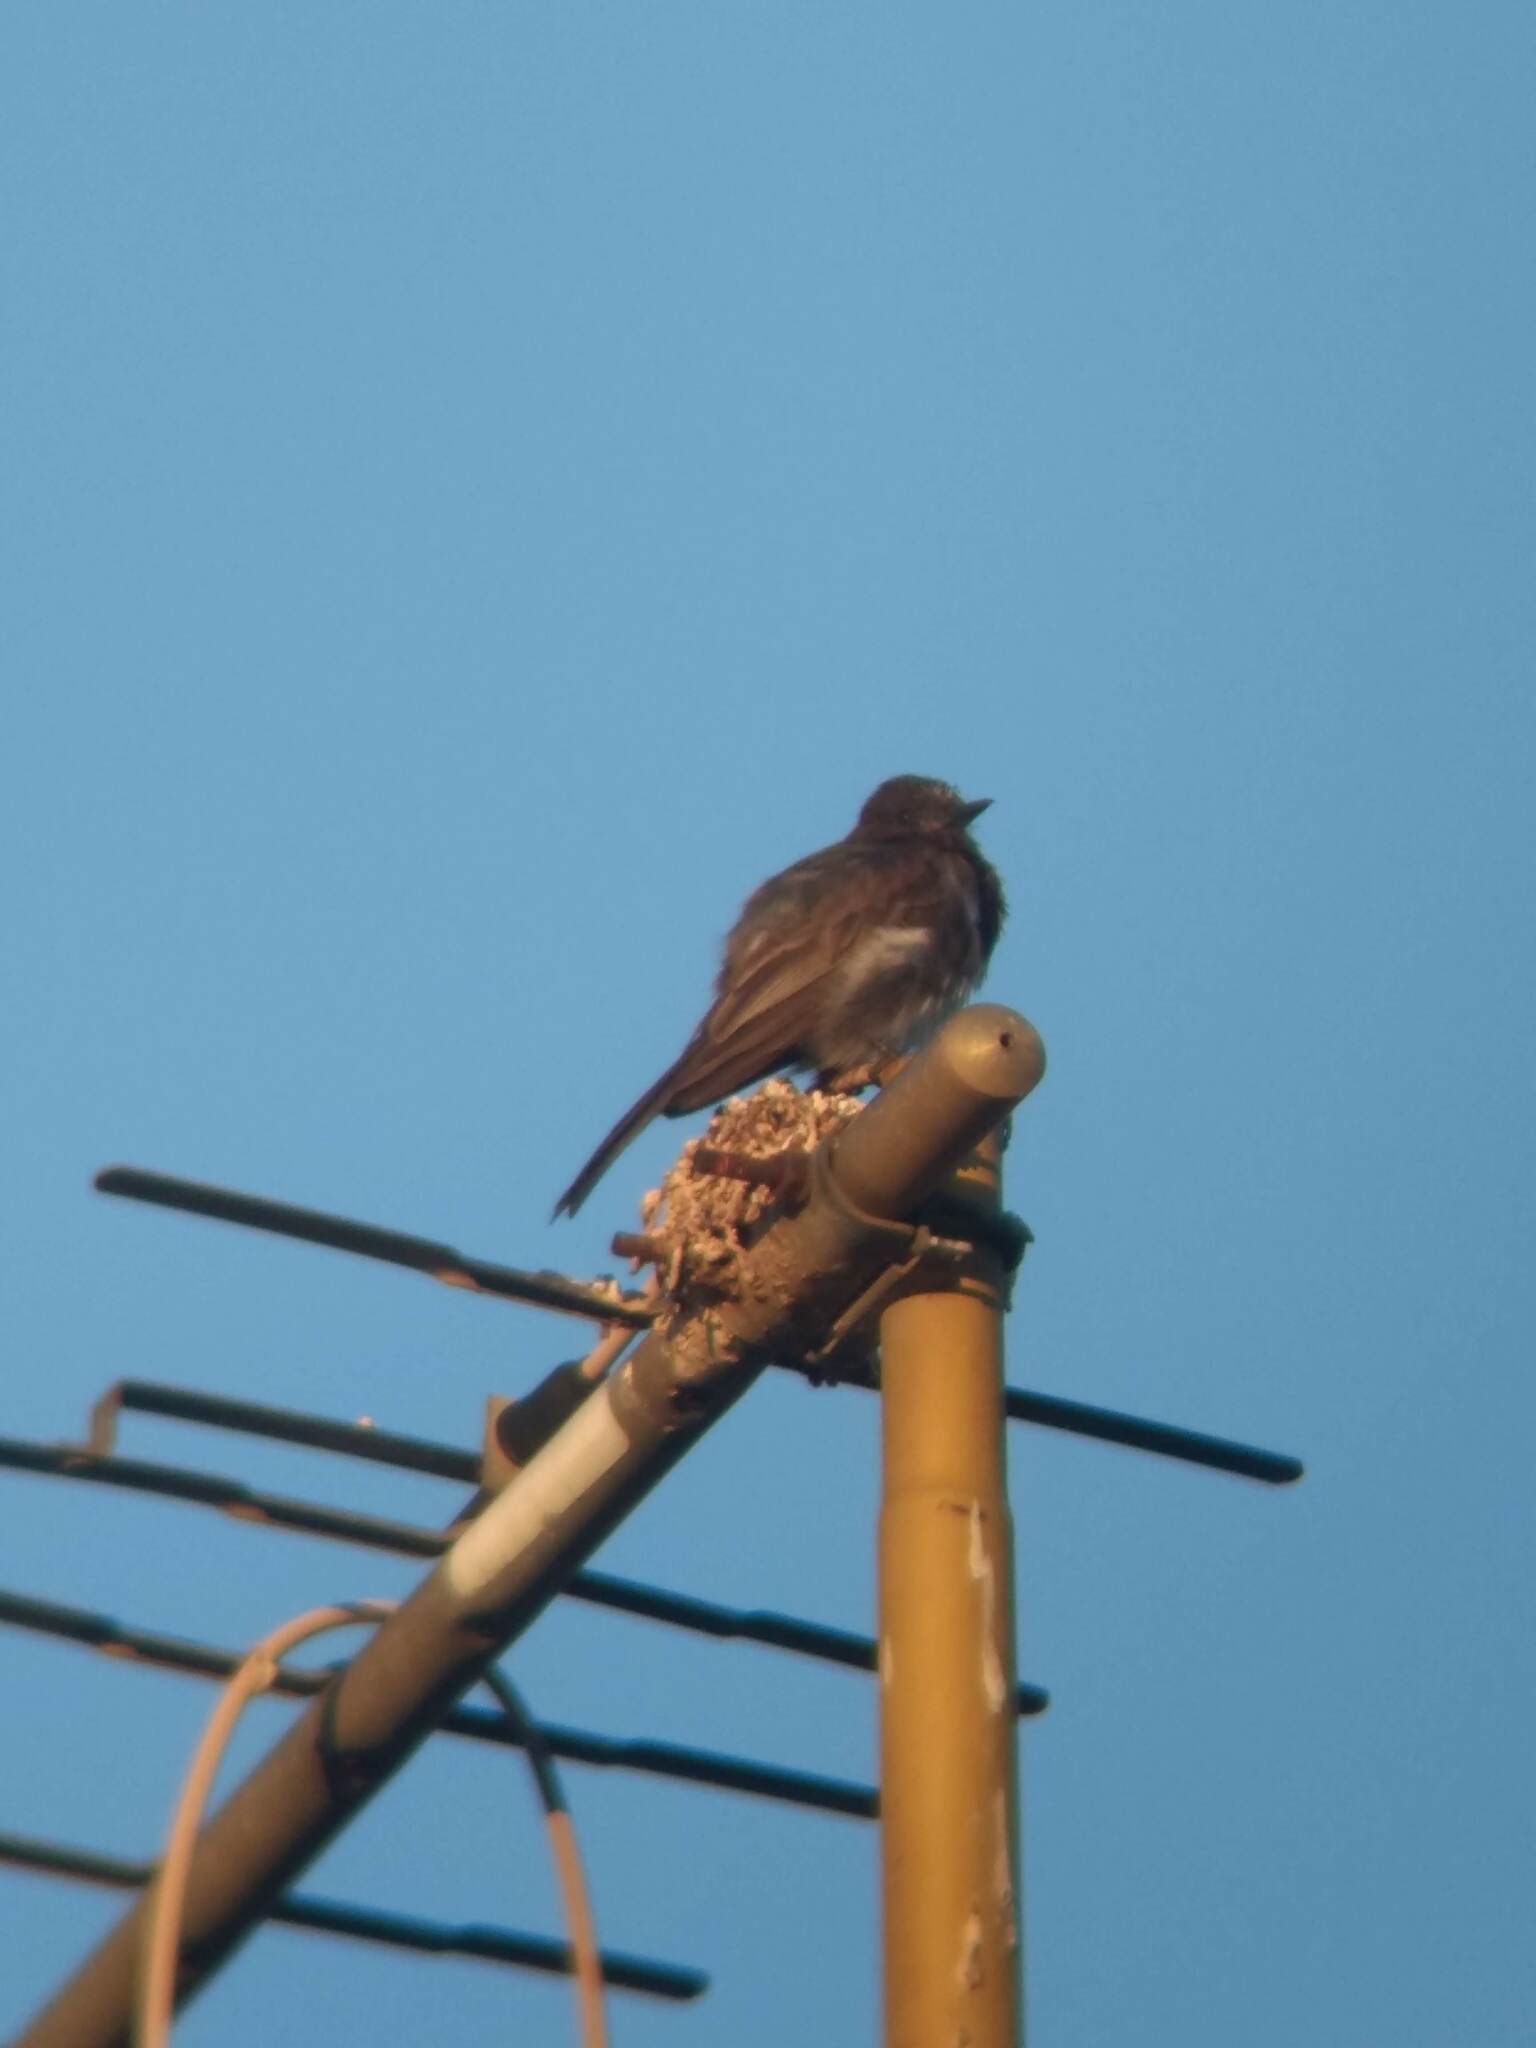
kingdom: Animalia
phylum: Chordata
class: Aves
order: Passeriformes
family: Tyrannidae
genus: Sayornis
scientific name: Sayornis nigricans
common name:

----

**WORK INSTRUCTIONS**: Return each line of the data above word for word, leaving out the pictures.

**COMPLETE OUTPUT**:
kingdom: Animalia
phylum: Chordata
class: Aves
order: Passeriformes
family: Tyrannidae
genus: Sayornis
scientific name: Sayornis nigricans
common name:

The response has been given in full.